God Rest Ye Merry Instagram

Percentage increase in Instagram followers from 13-Nov-2015 to 13-Dec-2015:

instagram-followers-increase

As the youngest platform of the three, it seems brands are all at very different stage of their Instagram journey – Argos haven’t even started theirs.

Sainsbury’s managed to add to their fanbase by 54% during the period, but they only began with 21,300. M&S on the other hand could already boast 255,000 followers, making their 10.2% increase relatively impressive.

So while growth on the other platforms has stabilised, Instagram continues at pace as more consumers find their feet with it and more brands understand how to adopt the channel as part of their strategy.

Looking at the best performing post from each brand (engagement as a percentage of their following) during the past month, it’s easy to see that what people are looking for fits neatly into one of three categories: furniture, food and fashion.
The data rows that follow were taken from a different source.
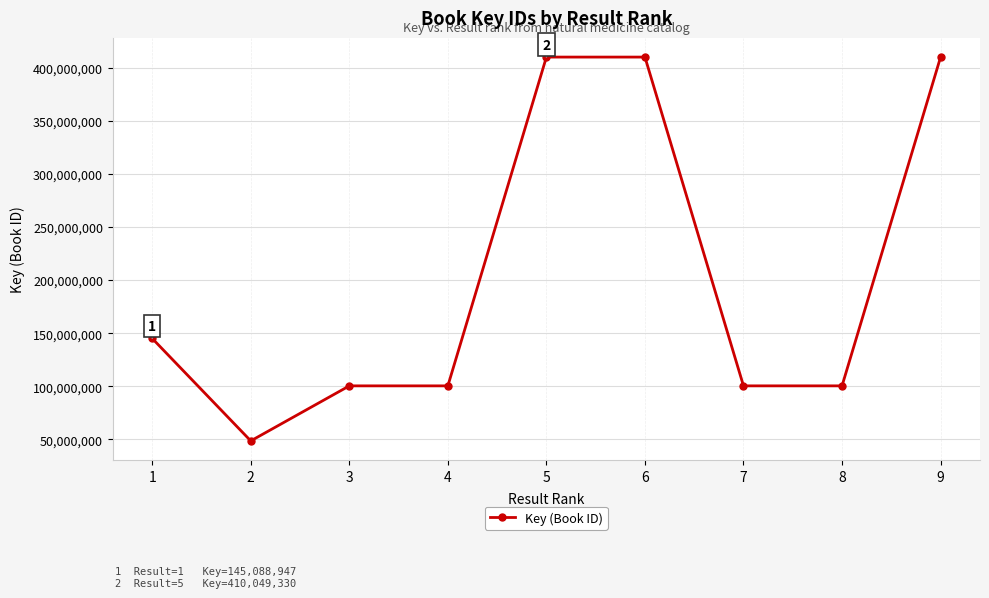

What is the sum of all values?

1825544255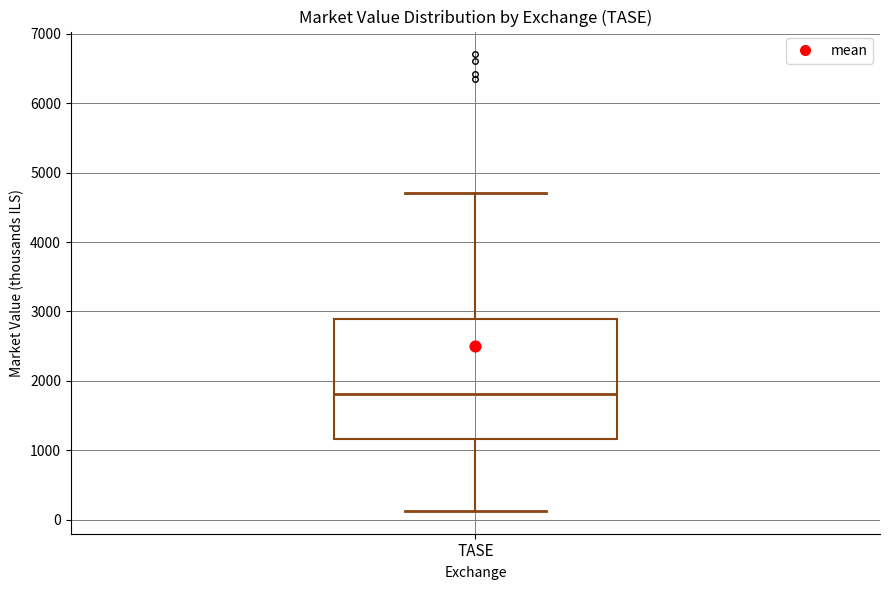

Where does the upper whisker of the box for TASE end on the y-axis? The values are not printed on the chart, so give them approximately, as read against the axis.

4700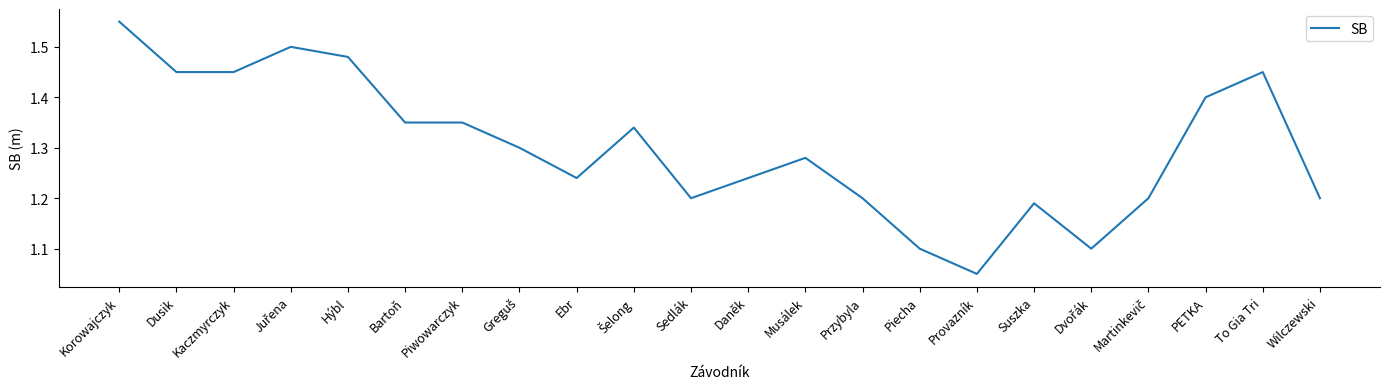

True or false: the data has more than 0 interior local peaks.

True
Note, the posts below are grouped into categories but also given a 1-8 ranking in terms of how they performed against all competitors.

Furniture

furniture-instagram

Food

food-instagram

Fashion

fashion-instagram

Ho, ho, ho – here’s a conclusion

The one thing that stands out from our review is the general lack of interest in any of the ‘special’ Christmas campaign pieces these companies had put together.

debenhams-instagram

As pretty as this is from the Debenhams Instagram team, by the time people had reached the final post in this series not one person could muster enough energy to leave a comment.

For all the planning and budget that goes into making a festive splash, the most successful content occurs when you add a little bit of tinsel to themes that have already proven successful throughout the rest of the year.

Due to free-flowing mulled wine, people tend to go a little bit crazy at this time of year. However, sensible content producers and community managers will use the festive period to execute what they’ve learned from analysing the past fews months of social activity, not to decide to try and introduce a whole new approach during a crucial trading period.